- Crate:
qweb3 - Assessment date: 2026-06-23
- Scope: the client crate (
src/) - Release status: not yet published to crates.io; the assessment below is performed against the source on the default branch.
An adversarial security review of the qweb3 Rust SDK found no cryptographic break and no remote path to recover a private key or forge a signature from public data. Key generation, the sign/verify binding, and address derivation are sound and consistent with the JavaScript and Python SDKs.
The two defect classes that affected the JavaScript and Python SDKs largely do not apply to the Rust crate by design, as detailed below.
qweb3 (Rust) is a thin client over the q_* JSON-RPC. Post-quantum signing is delegated to the
external crates listed under Trust boundary, which require their own review.
| ID | JS/Py issue | Status in the Rust crate |
|---|---|---|
| KEY-001 | Secret material reachable through default serialization/printing | Not applicable. The secret-holding Wallet type derives no Debug, Display, or Serialize; only the public Account type derives Debug, and it carries no secret fields. The seed and secret key are zeroized on Drop. |
| KEY-003 | CLI printed secrets / accepted the seed as argv | Not applicable. The crate is a library; it ships no secret-printing CLI. |
| VAL-001 | REST path-segment injection from unvalidated input | Not applicable. Requests use JSON-RPC with parameters in the request body, not interpolated into URL paths. |
| VAL-002 | Non-total verify() / scheme fall-through |
Low residual. The signature scheme is a typed enum (no string fall-through to a default algorithm). Confirmation that verify returns false on every malformed input - rather than returning an error to the caller - will be re-checked at the point of the crates.io release. |
- Cryptography. Accounts originate from a 24-word BIP-39 mnemonic (256-bit entropy). Seeds
are derived by PBKDF2-HMAC-SHA512. Per-message signing randomness is derived deterministically
from the seed and message (
ChaCha20Rngseeded withblake2_256(seed || message)), which avoids any nonce-reuse failure mode and removes the dependency on an OS RNG at signing time. The sign/verify round-trip passes for all schemes. - Address derivation.

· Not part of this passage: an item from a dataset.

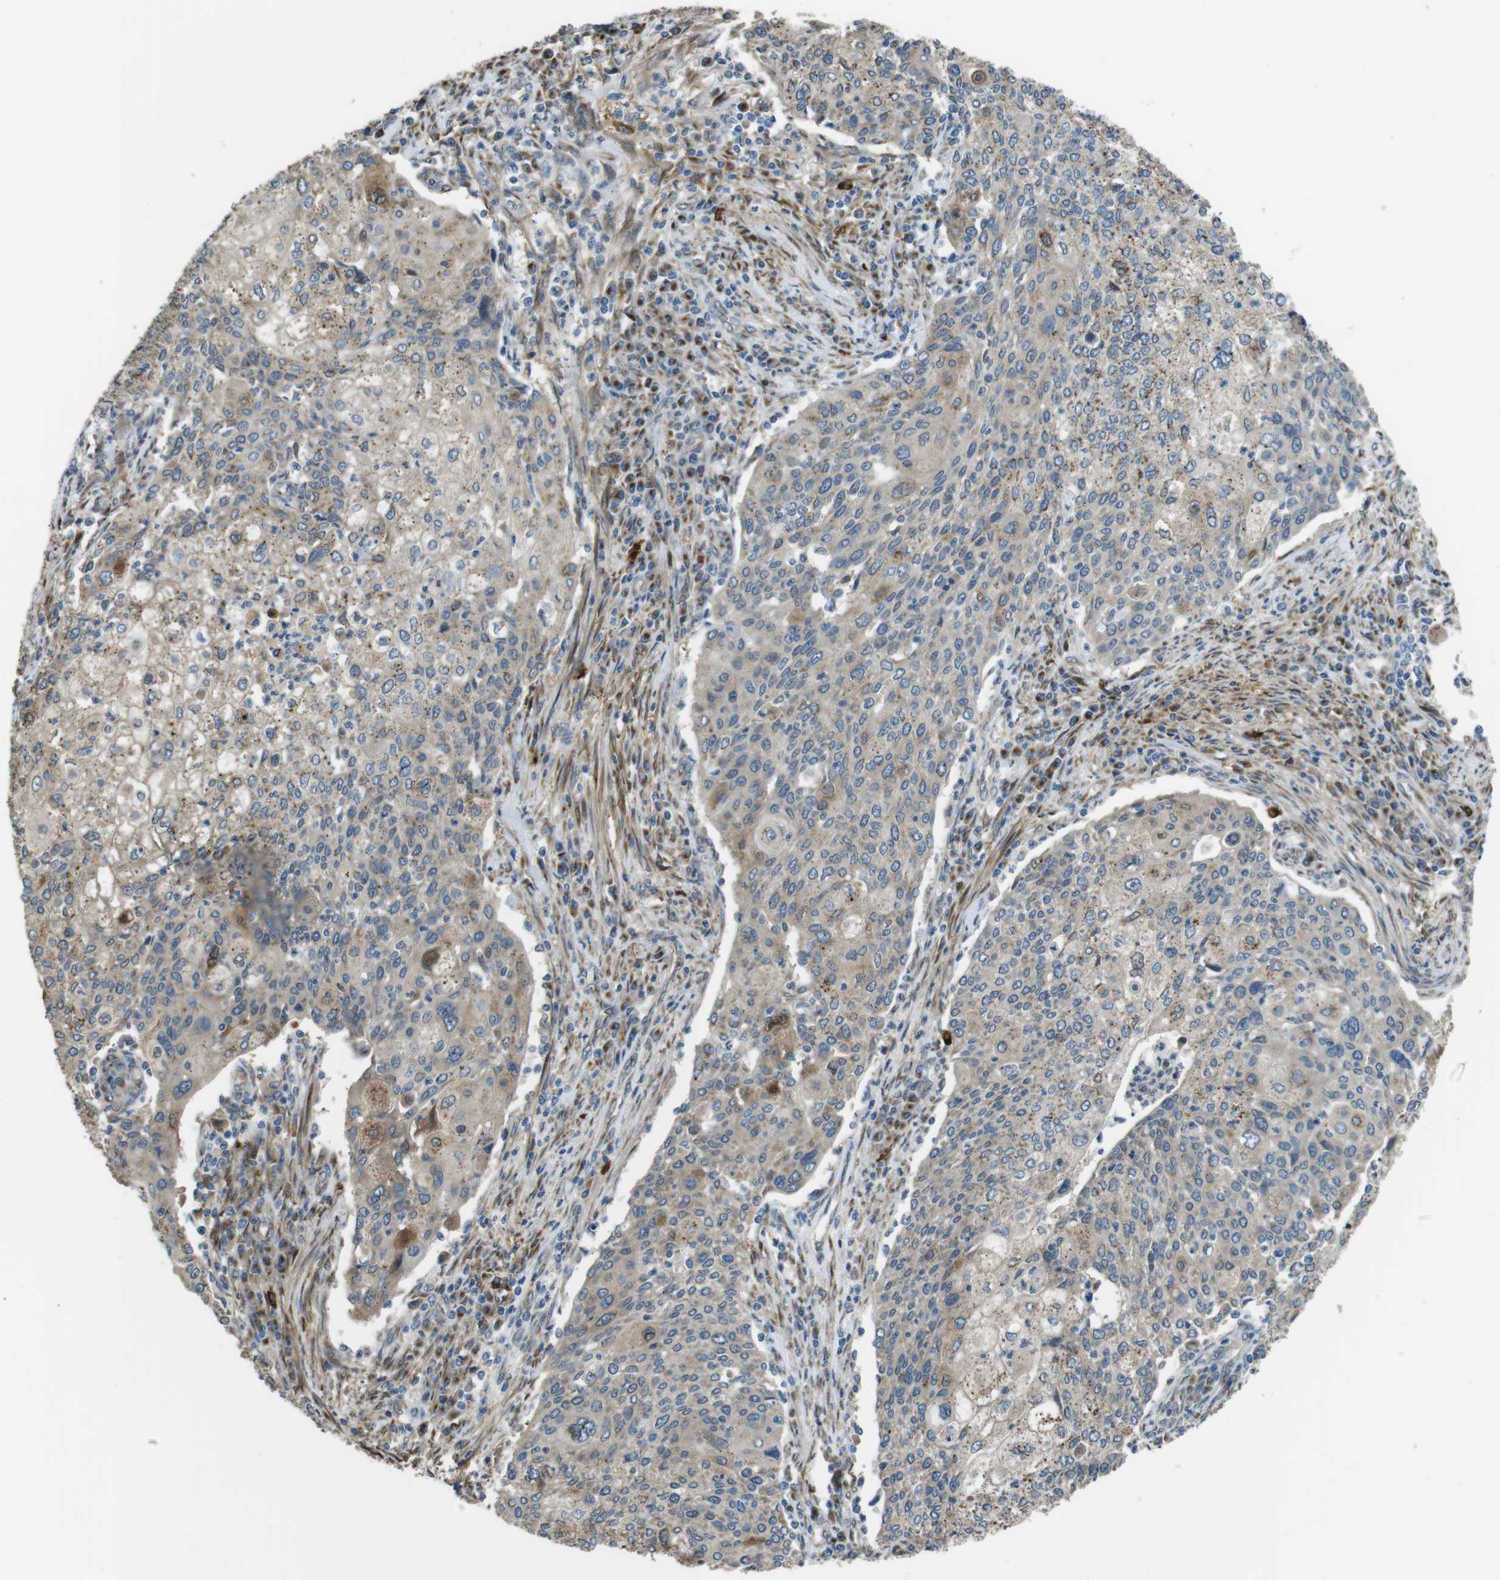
{"staining": {"intensity": "weak", "quantity": ">75%", "location": "cytoplasmic/membranous"}, "tissue": "cervical cancer", "cell_type": "Tumor cells", "image_type": "cancer", "snomed": [{"axis": "morphology", "description": "Squamous cell carcinoma, NOS"}, {"axis": "topography", "description": "Cervix"}], "caption": "The photomicrograph demonstrates immunohistochemical staining of cervical cancer. There is weak cytoplasmic/membranous positivity is identified in approximately >75% of tumor cells.", "gene": "RAB6A", "patient": {"sex": "female", "age": 40}}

Q1...= Bech32m ofSHA3-256(public_key)[0:20]with the leading0x40brand byte; consistent across all three SDKs. - Memory safety of key material.

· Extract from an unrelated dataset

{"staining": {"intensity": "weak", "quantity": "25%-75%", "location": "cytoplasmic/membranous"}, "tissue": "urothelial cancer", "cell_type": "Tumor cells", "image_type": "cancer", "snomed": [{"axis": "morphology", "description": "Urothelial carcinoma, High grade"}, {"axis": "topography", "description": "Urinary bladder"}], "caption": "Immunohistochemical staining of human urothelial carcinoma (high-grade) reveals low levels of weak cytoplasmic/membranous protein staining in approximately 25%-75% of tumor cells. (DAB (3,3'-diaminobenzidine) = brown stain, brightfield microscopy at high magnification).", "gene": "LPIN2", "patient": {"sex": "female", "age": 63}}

Walletholds the seed and secret key in fixed buffers that are zeroized onDrop, and the type is not printable or serializable. - Dependencies.
cargo auditreports no actionable vulnerabilities.
The crate delegates all signing, per-signature randomness, and verification math to external crates that are outside the scope of this assessment and require their own cryptographic review:
- Falcon-512 -
fn-dsa - ML-DSA / Dilithium - FIPS-204 (
fips204) - SLH-DSA / SPHINCS+ - FIPS-205 (
fips205)
- Track the crates.io release; until then, pin to a specific commit.
- For high-value keys, hold key material in an HSM or OS keystore. The
Drop-time zeroization reduces the window in which a secret sits in process memory, but no software library can prevent code running in the same process from reading a live key.